**What needs to be done:** Copy exactly the stretch of data below from the line with "framed print: present [73,31,135,93]" through the line with "teakettle: present [57,201,138,291]", including both of those lines.

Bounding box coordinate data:
============

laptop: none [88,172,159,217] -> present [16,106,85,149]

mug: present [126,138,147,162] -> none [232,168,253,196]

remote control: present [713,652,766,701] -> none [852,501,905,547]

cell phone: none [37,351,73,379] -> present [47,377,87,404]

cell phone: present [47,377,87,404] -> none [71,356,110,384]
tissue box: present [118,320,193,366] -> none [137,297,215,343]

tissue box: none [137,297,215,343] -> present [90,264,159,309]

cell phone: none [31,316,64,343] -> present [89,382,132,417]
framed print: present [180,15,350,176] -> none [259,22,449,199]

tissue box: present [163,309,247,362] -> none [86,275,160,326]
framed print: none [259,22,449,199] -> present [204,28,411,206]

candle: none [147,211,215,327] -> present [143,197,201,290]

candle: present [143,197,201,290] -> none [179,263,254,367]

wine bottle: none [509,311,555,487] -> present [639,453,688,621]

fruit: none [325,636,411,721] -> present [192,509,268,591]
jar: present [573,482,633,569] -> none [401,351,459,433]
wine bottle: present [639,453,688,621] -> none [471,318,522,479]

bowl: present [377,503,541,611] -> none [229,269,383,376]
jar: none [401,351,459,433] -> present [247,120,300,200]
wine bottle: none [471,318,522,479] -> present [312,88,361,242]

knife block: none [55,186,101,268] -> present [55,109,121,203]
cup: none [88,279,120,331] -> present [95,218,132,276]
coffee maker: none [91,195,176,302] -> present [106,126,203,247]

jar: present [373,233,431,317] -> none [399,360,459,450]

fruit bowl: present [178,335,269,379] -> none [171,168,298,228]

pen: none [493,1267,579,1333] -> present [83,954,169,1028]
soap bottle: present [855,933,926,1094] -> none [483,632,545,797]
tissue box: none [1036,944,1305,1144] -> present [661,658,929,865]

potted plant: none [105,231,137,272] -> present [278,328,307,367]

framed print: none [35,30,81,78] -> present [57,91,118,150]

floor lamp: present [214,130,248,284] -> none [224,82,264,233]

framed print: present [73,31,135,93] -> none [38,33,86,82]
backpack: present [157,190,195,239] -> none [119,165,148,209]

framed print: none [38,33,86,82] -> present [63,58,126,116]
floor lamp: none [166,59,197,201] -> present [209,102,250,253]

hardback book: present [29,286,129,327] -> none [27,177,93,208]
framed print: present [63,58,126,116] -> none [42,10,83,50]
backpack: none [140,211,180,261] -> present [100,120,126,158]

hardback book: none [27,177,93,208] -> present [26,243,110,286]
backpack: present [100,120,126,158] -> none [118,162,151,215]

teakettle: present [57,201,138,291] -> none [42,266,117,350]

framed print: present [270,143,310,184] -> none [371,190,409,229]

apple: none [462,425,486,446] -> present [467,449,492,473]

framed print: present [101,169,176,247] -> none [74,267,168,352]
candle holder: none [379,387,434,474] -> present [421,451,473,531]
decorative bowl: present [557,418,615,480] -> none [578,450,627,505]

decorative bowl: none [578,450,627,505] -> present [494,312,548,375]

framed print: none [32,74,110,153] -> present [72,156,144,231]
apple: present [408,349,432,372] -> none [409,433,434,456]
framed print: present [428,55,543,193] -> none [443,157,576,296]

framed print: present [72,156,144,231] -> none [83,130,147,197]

============

**Task response:**
framed print: present [73,31,135,93] -> none [38,33,86,82]
backpack: present [157,190,195,239] -> none [119,165,148,209]

framed print: none [38,33,86,82] -> present [63,58,126,116]
floor lamp: none [166,59,197,201] -> present [209,102,250,253]

hardback book: present [29,286,129,327] -> none [27,177,93,208]
framed print: present [63,58,126,116] -> none [42,10,83,50]
backpack: none [140,211,180,261] -> present [100,120,126,158]

hardback book: none [27,177,93,208] -> present [26,243,110,286]
backpack: present [100,120,126,158] -> none [118,162,151,215]

teakettle: present [57,201,138,291] -> none [42,266,117,350]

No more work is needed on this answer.